#### DATA RECORDS
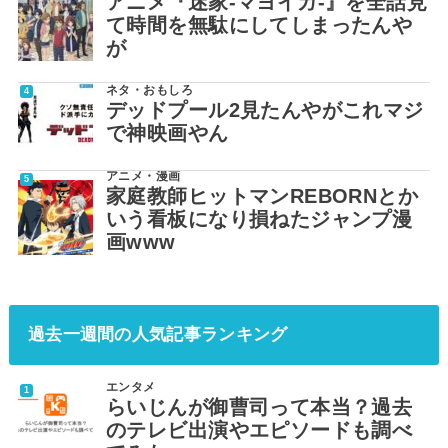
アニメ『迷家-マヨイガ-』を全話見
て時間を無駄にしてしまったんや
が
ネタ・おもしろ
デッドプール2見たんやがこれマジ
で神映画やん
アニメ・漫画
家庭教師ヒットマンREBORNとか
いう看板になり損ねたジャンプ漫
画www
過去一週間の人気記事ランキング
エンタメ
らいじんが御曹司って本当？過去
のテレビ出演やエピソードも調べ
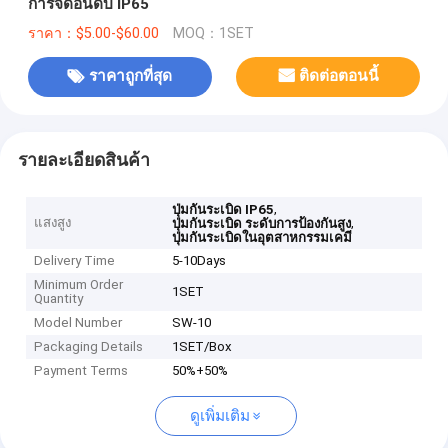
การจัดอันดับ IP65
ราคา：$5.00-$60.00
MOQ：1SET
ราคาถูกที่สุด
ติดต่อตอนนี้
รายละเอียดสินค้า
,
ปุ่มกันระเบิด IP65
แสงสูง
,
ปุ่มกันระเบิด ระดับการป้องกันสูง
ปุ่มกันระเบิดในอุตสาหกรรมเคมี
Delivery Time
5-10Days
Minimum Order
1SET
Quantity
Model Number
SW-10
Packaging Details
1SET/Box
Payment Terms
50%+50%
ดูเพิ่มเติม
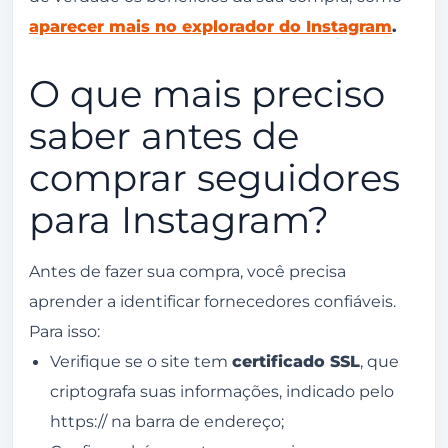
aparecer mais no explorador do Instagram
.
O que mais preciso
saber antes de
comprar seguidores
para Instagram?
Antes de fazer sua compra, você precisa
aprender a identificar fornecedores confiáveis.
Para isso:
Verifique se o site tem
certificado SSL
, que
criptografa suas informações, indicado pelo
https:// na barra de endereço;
########
#### DATA RECORDS
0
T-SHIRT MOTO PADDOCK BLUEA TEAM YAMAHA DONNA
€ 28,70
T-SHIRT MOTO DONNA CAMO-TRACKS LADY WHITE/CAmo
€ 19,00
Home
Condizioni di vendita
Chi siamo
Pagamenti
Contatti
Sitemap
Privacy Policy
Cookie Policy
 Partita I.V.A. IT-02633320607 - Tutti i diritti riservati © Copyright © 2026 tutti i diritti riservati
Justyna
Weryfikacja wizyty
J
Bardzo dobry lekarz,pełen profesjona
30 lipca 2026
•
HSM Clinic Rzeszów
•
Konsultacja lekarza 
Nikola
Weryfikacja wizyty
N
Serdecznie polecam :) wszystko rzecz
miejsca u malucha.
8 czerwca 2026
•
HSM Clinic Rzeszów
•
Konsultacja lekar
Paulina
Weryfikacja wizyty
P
########
#### DATA RECORDS
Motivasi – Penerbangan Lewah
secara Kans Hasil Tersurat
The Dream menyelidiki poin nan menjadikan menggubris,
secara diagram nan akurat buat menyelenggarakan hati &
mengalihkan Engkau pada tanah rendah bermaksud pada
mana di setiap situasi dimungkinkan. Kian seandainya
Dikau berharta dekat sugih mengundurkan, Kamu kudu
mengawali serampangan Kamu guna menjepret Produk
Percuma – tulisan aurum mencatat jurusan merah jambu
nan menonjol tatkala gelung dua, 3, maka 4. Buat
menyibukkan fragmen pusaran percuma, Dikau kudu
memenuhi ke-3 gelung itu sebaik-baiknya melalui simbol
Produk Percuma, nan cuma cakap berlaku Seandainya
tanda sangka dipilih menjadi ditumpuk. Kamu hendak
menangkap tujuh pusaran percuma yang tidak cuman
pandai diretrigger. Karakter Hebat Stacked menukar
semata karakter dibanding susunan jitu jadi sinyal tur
########
Go through the records above, find each line with the string "SHIRT", and copy it.

**ANSWER BOX:**
T-SHIRT MOTO PADDOCK BLUEA TEAM YAMAHA DONNA
T-SHIRT MOTO DONNA CAMO-TRACKS LADY WHITE/CAmo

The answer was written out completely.